Le prix Médicis du roman étranger est allé à Andreï Kourkov pour Les abeilles grises (Éditions Liana Levi), roman sur l’absurdité du conflit déclenché par des séparatistes prorusses dans l’est de l’Ukraine en 2014.

« Le fait qu’un livre qui raconte la situation en Ukraine a été récompensé, cela signifie qu’il y aura plus de lecteurs pour ce livre », a déclaré à l’AFP TV l’auteur ukrainien de langue russe. « L’Ukraine reste un thème très important pour le monde. […] C’est une histoire humaine, sur les gens qui habitent dans la guerre. Ce n’est pas sur les combattants, mais je pense que le livre explique beaucoup la situation d’aujourd’hui en Ukraine », a poursuivi l’auteur, convaincu que « plus de gens vont s’intéresser à ce qui s’[y] passe ».

Le prix Médicis de l’essai a été remis à Georges Didi-Huberman pour Le témoin jusqu’au bout (Éditions de minuit).

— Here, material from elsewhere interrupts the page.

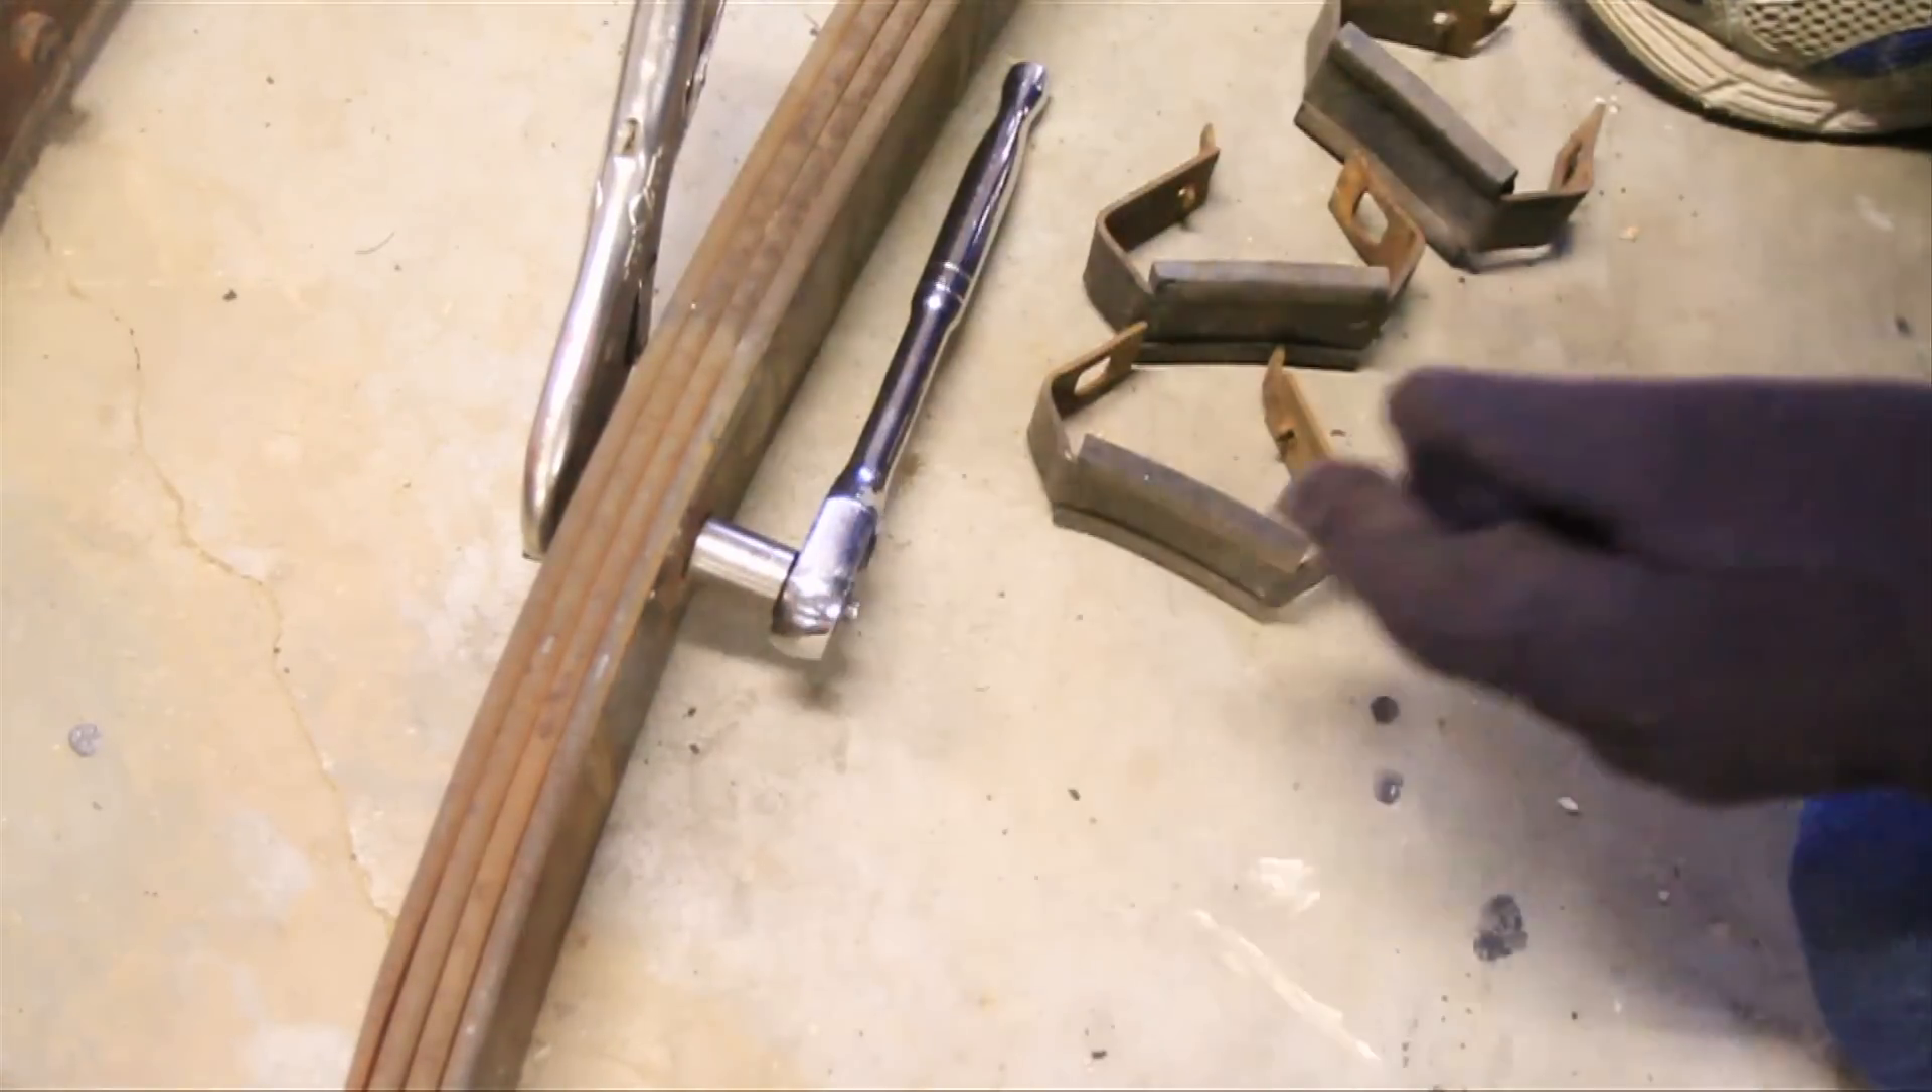Alright, so I've got all the spring clips off.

« Ce petit livre qui a été élu — je vous en remercie tellement —, c’est un petit volume sur un cas qui le méritait », a expliqué le philosophe. Il consacre cet ouvrage à Victor Klemperer, « un grand philologue qui a choisi de rester à Dresde » sous le nazisme — où il se voit interdire d’enseigner en raison de ses ascendances juives — pour étudier les mutations de la langue allemande dans un régime totalitaire.

Mardi également, dans le même restaurant de Paris, le prix Jean-Giono a été remis à Sandrine Collette pour On était des loups (JC Lattès). Le roman raconte la vie d’un homme isolé dans la montagne avec son fils de cinq ans.

Lundi soir, le prix Castel a été attribué à Catherine Millet pour Commencements (Flammarion). L’autrice de La vie sexuelle de Catherine M. y raconte ses débuts dans le monde de l’art contemporain.

Un dernier grand prix littéraire d’automne, l’Interallié, reste à remettre mercredi.